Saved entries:
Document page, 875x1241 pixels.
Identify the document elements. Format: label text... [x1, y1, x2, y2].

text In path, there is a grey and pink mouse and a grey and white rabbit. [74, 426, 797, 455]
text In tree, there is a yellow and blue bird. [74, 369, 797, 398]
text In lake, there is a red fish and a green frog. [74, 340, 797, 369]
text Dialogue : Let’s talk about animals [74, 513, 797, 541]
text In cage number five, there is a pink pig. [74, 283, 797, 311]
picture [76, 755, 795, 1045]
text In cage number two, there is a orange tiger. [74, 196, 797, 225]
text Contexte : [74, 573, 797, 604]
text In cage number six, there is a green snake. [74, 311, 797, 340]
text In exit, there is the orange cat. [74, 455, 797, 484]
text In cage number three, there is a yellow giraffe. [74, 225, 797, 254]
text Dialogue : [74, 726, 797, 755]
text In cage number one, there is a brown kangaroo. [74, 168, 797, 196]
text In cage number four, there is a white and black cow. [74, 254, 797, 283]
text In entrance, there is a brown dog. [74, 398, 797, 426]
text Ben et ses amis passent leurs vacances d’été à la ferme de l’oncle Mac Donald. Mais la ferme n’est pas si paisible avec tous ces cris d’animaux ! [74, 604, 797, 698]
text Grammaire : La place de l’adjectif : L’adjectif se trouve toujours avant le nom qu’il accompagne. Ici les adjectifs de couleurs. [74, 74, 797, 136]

Task description:
Taking the entries above, please repeat each one exactly.

Output for this exercise:
Document page, 875x1241 pixels.
Identify the document elements. Format: label text... [x1, y1, x2, y2].

text In path, there is a grey and pink mouse and a grey and white rabbit. [74, 426, 797, 455]
text In tree, there is a yellow and blue bird. [74, 369, 797, 398]
text In lake, there is a red fish and a green frog. [74, 340, 797, 369]
text Dialogue : Let’s talk about animals [74, 513, 797, 541]
text In cage number five, there is a pink pig. [74, 283, 797, 311]
picture [76, 755, 795, 1045]
text In cage number two, there is a orange tiger. [74, 196, 797, 225]
text Contexte : [74, 573, 797, 604]
text In cage number six, there is a green snake. [74, 311, 797, 340]
text In exit, there is the orange cat. [74, 455, 797, 484]
text In cage number three, there is a yellow giraffe. [74, 225, 797, 254]
text Dialogue : [74, 726, 797, 755]
text In cage number one, there is a brown kangaroo. [74, 168, 797, 196]
text In cage number four, there is a white and black cow. [74, 254, 797, 283]
text In entrance, there is a brown dog. [74, 398, 797, 426]
text Ben et ses amis passent leurs vacances d’été à la ferme de l’oncle Mac Donald. Mais la ferme n’est pas si paisible avec tous ces cris d’animaux ! [74, 604, 797, 698]
text Grammaire : La place de l’adjectif : L’adjectif se trouve toujours avant le nom qu’il accompagne. Ici les adjectifs de couleurs. [74, 74, 797, 136]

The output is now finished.